Он был один, его напарник заробел даже заходить в сияющий зеркалами лифт, отправился по лестнице и там пропал.
Даже не шоркнув грязными сапогами по стильному коврику у порога, Бронсон сразу потопал в них по пробковому полу ее коридора.
Капа шла за ним, все еще не веря, что он настоящий, что он сейчас не пропадет в многоуровневой системе коридорного освещения.
Его хотелось потрогать.
Он не исчез.
Протопал в ванную и там, согнувшись, стал возиться со смесителем Hansgrohe. А она стояла сзади в расслабляющем букете спрея и представляла, что они на Средиземном море, где теплый влажный воздух наполнен ароматами лаванды в обрамлении розмарина, эвкалипта и кедра, обещанных изготовителями «Lino nel Vento».
Он скинул брезентовую робу. От нее шел божественный запах мокрого железа…
Она глубоко вдохнула: запах моря… металлический запах водорослей… йода…
«Бронсон» остался в синей майке… Как он не мерзнет-то?

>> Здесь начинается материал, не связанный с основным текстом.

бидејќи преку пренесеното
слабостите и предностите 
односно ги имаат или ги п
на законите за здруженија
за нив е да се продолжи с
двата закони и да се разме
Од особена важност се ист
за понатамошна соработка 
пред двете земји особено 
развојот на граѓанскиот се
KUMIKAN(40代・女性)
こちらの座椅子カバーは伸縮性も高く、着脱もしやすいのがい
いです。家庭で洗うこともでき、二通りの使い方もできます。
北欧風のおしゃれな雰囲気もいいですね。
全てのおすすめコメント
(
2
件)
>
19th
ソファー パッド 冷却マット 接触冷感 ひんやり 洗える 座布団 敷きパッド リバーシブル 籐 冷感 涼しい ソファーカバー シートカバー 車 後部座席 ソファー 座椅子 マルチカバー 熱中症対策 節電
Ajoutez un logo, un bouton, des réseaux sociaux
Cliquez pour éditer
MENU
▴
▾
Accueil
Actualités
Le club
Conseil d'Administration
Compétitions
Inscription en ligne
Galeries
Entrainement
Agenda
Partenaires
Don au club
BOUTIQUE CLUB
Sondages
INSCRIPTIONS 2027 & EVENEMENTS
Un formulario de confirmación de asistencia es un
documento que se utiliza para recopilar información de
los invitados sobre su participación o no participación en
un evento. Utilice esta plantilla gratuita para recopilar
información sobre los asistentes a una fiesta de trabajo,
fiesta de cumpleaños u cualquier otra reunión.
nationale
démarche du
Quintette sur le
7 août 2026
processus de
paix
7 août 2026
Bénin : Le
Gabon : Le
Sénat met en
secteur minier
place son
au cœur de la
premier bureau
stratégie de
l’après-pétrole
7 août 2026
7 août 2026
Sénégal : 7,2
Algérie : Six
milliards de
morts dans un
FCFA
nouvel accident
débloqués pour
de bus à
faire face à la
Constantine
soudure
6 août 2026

Капа подошла к нему сзади... Это было так волнующе... Эта майка и мужские обнаженные загорелые плечи, мускулистые умелые руки… А тут он еще присел, что-то подкручивая под раковиной, и брюки натянулись и сползли до начинающейся белой расщелины ягодиц… Капа стояла… смотрела… не отрываясь... Хотелось курить и смотреть долго… Такое желание было ей не знакомо и волновало чувственной новизной… Она пыталась его запомнить, чтобы потом вставить в эротическую сцену романа…

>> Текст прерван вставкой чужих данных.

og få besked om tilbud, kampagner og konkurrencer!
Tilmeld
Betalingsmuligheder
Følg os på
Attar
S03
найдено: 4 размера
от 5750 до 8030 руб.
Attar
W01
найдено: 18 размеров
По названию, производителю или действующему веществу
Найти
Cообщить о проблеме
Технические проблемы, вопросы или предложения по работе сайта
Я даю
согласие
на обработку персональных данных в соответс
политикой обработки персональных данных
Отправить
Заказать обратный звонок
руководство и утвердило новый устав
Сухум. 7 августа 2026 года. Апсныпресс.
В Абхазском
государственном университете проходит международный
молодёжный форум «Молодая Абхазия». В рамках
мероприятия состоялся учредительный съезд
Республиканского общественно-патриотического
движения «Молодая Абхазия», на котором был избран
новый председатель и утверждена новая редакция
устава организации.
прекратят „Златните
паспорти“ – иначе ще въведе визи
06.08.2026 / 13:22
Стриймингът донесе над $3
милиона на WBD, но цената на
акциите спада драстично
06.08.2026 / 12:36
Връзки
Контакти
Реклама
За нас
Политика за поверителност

Но он уже встал, подтянул брюки. «Готово, хозяйка!»
Она, как во сне, протянула руку, неосторожно сдвинув вентиль смесителя, и из широкого душа на них полился теплый тропический дождь. Капа зажмурила глаза от теплых струй, бьющих по лицу… Он же только прищурился, профессионально глядя на душ: «Неровно бьет...»
Потом он перевел взгляд на близко стоящую хозяйку, скользнул уже другим взглядом, мужским, по ее большой груди, рельефно облепленной мокрой тонкой тканью… Ей стало трудно дышать, теснилась грудь и, пальцами пробежав по пуговичкам, она освободила ее… Он стянул с себя майку… Вода текла в ложбинку между грудей Капы и стекала вниз живота... Он провел твердым пальцем по ложбинке, потом дальше… у нее подкосились ноги… Но он удержал ее, качнул на себя, и она ткнулась в его грудь своей, мокрой и тяжелой… Лицо и губы его были влажно-солеными с густым запахом хмельного солода…

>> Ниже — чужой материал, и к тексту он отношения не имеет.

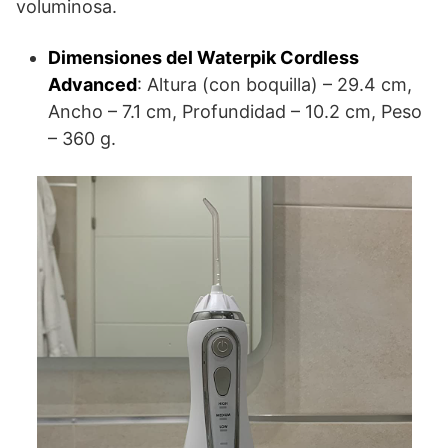
voluminosa.
Dimensiones del Waterpik Cordless
Advanced
: Altura (con boquilla) – 29.4 cm,
Ancho – 7.1 cm, Profundidad – 10.2 cm, Peso
– 360 g.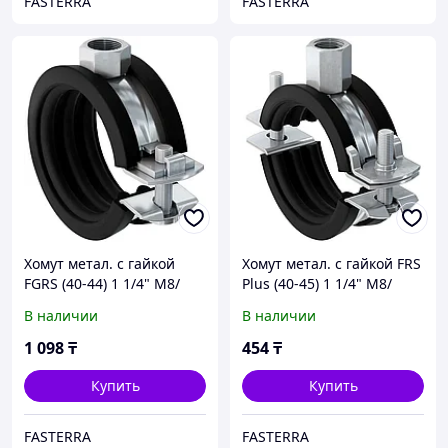
FASTERRA
FASTERRA
Хомут метал. с гайкой
Хомут метал. с гайкой FRS
FGRS (40-44) 1 1/4" М8/
Plus (40-45) 1 1/4" М8/
М10, 512650
М10, 79445
В наличии
В наличии
1 098
₸
454
₸
Купить
Купить
FASTERRA
FASTERRA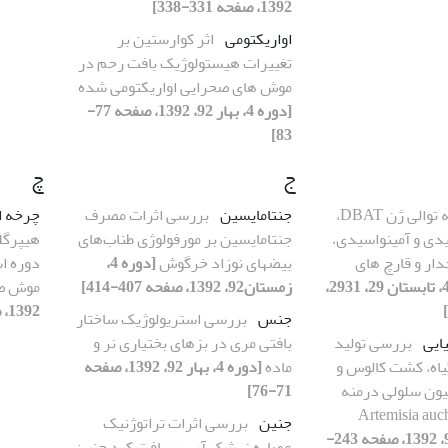
1392، صفحه 331-338]
اواریکتومی
اثر کوارستین بر
تغییرات هیستولوژیک بافت رحم در
موش های صحرایی اواریکتومی شده
[دوره 4، بهار 92، 1392، صفحه 77-
83]
ج
چ
مقایسه توالی ژن DBAT،
جنتامایسین
بررسی اثرات مصرف
چرخه 
دی و آمینواسیدی،
جنتامایسین بر مورفولوژی طناب‌های
هیپرگلی
 سرخدار و قارچ های
بیضه‎ای نوزاد خرگوش
[دوره 4،
دوره ا
، تابستان 92، 1392،
زمستان92، 1392، صفحه 407-414]
موش‌ ص
1392، صفحه 149-157]
جنس
بررسی استریولوژیک ساختار
ایی
بررسی تولید
بافتی مری در بزهای بختیاری نر و
یاه، کشت کالوس و
ماده
[دوره 4، بهار 92، 1392، صفحه
ن سلولی درمنه
71-76]
جنین
بررسی اثرات تراتوژنیک
[دوره 4، پاییز 92، 1392، صفحه 243-
عصاره زرشک آبی بر بافت کبد جنین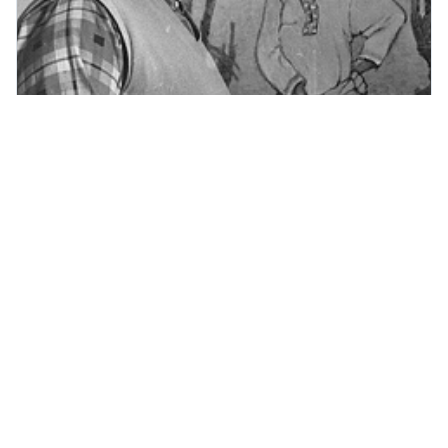
Звери с человеческой душой: тайна
Рачёвского стиля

«Боже!.. Как в раю!..» – мелькнула в ее голове последняя разумная мысль.
Любовный роман с ударной эротической сценой был дописан за одну ночь. К сроку.
Но редактор Фридхоф его не принял, прислав пояснение отказа:
«…ваш герой не соответствует настоящему времени, хотелось бы даже сказать, эпохе. Сегодняшний сантехник уже имеет свою клиентуру, его рекомендуют друзьям и знакомым, как раньше рекомендовали мастера из автосервиса, парикмахера или мясника. И сейчас сантехники приходят на вызов трезвые, строгие и корректные, как акционеры миноритарии на общее собрание, где их никто выбирать не будет, а они – должны, и опытные хозяйки выдают им заранее приготовленные пластиковые пакеты на ноги, как бахилы в больнице. Ваш же Севастьян – из заржавленного прошлого: он выпивает, носит брезентовую робу, водолазную вязаную шапочку и считает ниже своего достоинства натягивать на грязные кирзовые сапоги магазинные мешки с рекламой торговых фирм. Читателям нужны герои-любовники – из трендового настоящего…
С почтением и прочее…»
– Чтоб ты понимал в сантехниках! – прочитав, сказала Капа.